Monday, July 17, 2006

A wet dreary weekend resulted in not much activity from anyone. I spent a lot of time trawling real estate ads to no great result. I plied the 2 bobbins of grey wool from the Brown Sheep mill ends and finished a second bobbin of English Leicester. I managed to generate a bit more enthusiasm for the cardigan and knit solidly on it one evening. I also knit about an inch and a half on the second sock (the mate to the blue/purple Trekking one).

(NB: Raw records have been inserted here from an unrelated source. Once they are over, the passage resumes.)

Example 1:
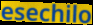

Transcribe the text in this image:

esechilo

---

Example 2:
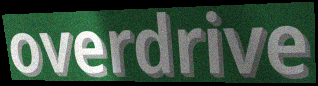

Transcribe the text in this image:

overdrive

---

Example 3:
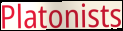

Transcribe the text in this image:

Platonists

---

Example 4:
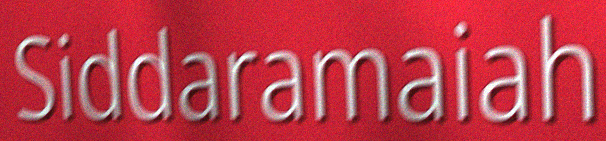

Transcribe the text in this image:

Siddaramaiah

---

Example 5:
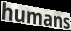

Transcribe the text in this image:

humansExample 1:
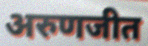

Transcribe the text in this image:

अरुणजीत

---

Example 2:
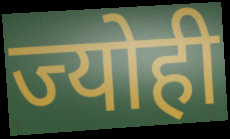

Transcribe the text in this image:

ज्योही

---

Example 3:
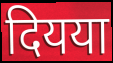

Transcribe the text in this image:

दियया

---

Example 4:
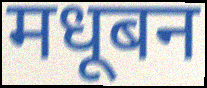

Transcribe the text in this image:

मधूबन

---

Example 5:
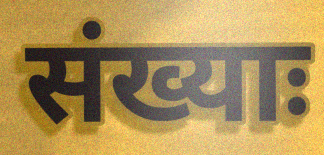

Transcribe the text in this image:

संख्याः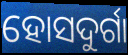
ହୋସଦୁର୍ଗାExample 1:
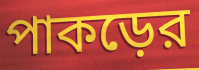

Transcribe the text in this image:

পাকড়ের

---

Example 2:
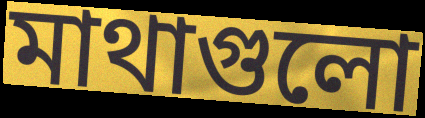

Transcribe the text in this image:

মাথাগুলো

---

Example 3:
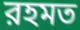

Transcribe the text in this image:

রহমত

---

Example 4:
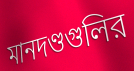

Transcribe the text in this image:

মানদণ্ডগুলির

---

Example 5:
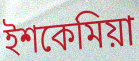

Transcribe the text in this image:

ইশকেমিয়াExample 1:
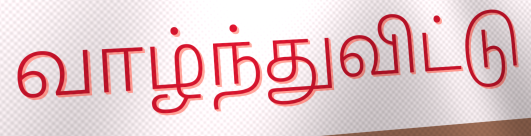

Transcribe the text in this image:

வாழ்ந்துவிட்டு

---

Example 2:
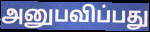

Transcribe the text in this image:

அனுபவிப்பது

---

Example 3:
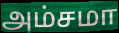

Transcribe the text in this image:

அம்சமா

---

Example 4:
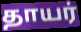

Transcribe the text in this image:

தாயர்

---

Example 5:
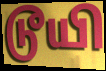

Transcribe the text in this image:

டூயிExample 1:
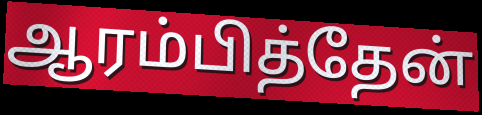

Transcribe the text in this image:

ஆரம்பித்தேன்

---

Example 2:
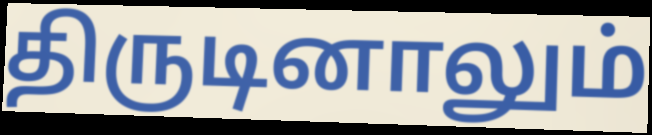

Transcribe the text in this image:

திருடினாலும்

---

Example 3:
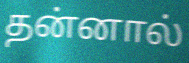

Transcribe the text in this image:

தன்னால்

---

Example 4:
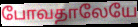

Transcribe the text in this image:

போவதாலேயே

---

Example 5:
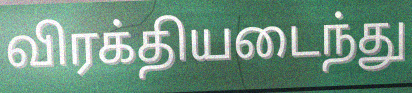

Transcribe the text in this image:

Quite a bit of furor this week in the Swans due to Nick Davis publicly objecting to being dropped from the side, which is something you are not supposed to do.Only idiots like Jason Akermanis do that. He seems to have calmed down now. He hasn't been playing all that wonderfully and we need him to kick goals and he hasn't been. The boys lost again to West Coast Saturday night. They did seem to play more as a team than they have in a while but still couldn't kick straight. The umpiring was appalling and even the commentators noticed that our dear friend McLaren
in one quarter gave 9 free kicks to the Weagles and none to the Swans. The Swans were leading by 36 points about midway but the Eagles woke up in the third quarter while the Swans couldn't get a thing to go their way. The mid-field was trying hard but the ball wasn't going across the goal line. In the end they lost by 2 points in the dying seconds.

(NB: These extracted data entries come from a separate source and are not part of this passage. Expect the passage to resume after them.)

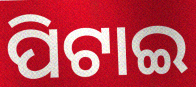
ପିଟାଇ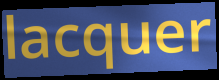
lacquerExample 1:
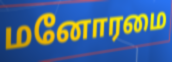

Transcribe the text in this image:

மனோரமை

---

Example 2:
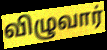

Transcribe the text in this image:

விழுவார்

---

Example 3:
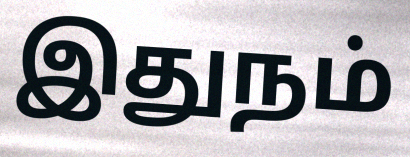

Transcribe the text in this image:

இதுநம்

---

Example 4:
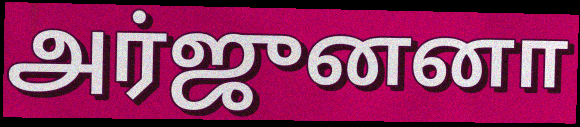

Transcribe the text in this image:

அர்ஜுனனா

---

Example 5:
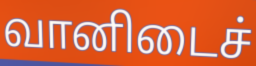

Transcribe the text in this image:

வானிடைச்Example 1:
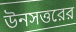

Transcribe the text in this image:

উনসত্তরের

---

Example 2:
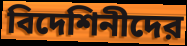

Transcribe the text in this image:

বিদেশিনীদের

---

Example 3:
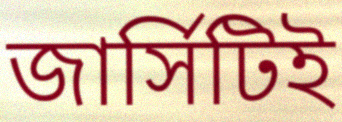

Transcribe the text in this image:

জার্সিটিই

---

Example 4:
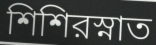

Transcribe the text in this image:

শিশিরস্নাত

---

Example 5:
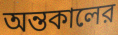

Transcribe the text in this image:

অন্তকালেরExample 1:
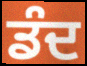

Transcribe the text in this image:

ਡੰਦ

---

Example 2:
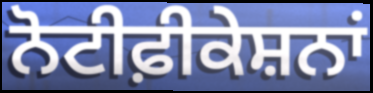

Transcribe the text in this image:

ਨੋਟੀਫ਼ੀਕੇਸ਼ਨਾਂ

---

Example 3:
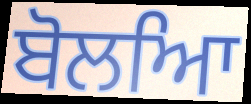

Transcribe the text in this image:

ਬੋਲਆਿ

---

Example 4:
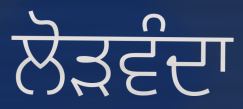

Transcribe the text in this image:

ਲੋੜਵੰਦਾ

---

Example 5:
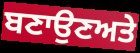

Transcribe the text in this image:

ਬਣਾਉਣਅਤੇ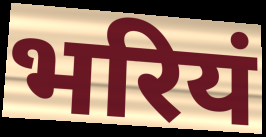
भरियंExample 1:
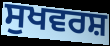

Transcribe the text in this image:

ਸੁਖਵਰਸ਼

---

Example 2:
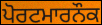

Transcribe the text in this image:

ਪੋਰਟਮਾਰਨੌਕ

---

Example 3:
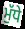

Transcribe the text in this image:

ਮੁੱਧੇ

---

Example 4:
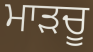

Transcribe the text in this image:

ਮਾੜਚੂ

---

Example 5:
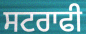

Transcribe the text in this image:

ਸਟਰਾਫੀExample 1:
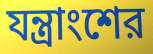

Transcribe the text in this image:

যন্ত্রাংশের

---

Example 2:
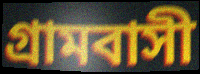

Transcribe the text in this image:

গ্রামবাসী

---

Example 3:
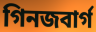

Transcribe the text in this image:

গিনজবার্গ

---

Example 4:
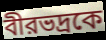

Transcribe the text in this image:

বীরভদ্রকে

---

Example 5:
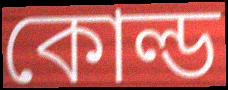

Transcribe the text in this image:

কোল্ডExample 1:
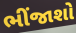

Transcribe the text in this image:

ભીંજાશો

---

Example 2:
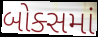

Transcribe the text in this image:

બોક્સમાં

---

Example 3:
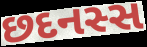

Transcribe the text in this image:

છદનસ્સ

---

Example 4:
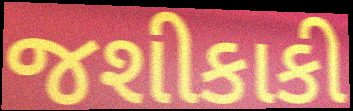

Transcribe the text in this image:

જશીકાકી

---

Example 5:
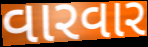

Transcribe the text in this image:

વારવાર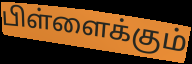
பிள்ளைக்கும்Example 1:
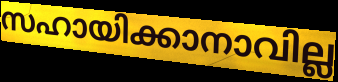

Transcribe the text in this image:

സഹായിക്കാനാവില്ല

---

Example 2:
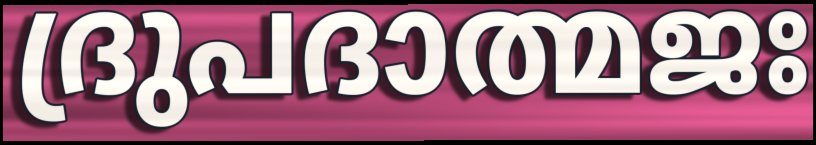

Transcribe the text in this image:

ദ്രുപദാത്മജഃ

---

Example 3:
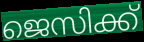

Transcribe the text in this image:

Book report: finished White Mughals by William Dalrymple.
It was an interesting story but not the one I was expecting. Instead of being a summary of how some group of British in India adopted the native lifestyle, it was the story of a particular cross-cultural love affair, in sometimes excuriating detail. While the detail was impressive in its scholarship and was useful in painting a picture of the cultures in contact, it didn't make for gripping reading. Instead of a survey we were told of one story as an example, and a particularly sad one. What was interesting to me who has read a fair bit about the Raj was that this all occurred in the early days of the British in India, when the kingdoms were still theoretically independent. After the 1820's this changed and after the Mutiny in 1857 everything changed completely. The kingdom in detail was Hyderabad and I did learn that my favourite Indian dish (biryani) originates there. I'd love to eat may way through India if I though my delicate digestion could handle it. I have no problems with Indian restaurant food but the real thing might be different. My new BBBB (Big boring bedtime book) is Voyages of Delusion ; the quest for the northwest passage by Glyn Williams.